Work to complete |
From the data that follows, report how many lines hold the string "στις", giving only the number.

Collected data
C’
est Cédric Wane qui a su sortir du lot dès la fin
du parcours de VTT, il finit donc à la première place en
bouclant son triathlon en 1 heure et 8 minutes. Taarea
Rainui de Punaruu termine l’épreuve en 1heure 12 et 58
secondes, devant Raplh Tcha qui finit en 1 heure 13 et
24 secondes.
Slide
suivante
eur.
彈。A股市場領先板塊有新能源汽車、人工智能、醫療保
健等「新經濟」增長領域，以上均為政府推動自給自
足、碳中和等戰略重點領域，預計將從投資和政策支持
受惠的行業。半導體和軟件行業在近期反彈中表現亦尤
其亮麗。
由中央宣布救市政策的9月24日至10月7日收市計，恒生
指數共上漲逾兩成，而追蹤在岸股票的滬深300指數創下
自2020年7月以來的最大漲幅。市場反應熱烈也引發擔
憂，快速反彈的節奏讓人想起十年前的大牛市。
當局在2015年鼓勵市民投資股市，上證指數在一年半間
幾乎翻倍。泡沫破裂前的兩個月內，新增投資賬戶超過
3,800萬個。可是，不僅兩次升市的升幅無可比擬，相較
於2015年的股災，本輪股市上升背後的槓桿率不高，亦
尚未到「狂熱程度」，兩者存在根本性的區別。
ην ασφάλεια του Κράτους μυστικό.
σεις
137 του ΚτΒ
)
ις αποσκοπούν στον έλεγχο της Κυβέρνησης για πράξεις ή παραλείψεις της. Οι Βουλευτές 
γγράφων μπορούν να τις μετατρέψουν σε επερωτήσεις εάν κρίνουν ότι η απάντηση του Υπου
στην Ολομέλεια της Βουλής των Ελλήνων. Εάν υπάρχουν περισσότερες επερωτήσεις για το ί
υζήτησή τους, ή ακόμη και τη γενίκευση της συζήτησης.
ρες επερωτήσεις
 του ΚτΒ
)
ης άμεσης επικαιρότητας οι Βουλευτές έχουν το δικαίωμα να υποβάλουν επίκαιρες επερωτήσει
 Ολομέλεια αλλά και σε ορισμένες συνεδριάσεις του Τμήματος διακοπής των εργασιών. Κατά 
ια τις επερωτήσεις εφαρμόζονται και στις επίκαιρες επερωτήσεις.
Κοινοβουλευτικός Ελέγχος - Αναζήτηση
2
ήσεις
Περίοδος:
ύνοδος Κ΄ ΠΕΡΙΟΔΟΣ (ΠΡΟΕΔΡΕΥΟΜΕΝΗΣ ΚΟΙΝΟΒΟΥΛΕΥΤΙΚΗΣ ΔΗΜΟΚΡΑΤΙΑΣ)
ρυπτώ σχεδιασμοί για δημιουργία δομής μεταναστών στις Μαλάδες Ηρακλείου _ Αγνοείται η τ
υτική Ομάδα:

Response to the task |
2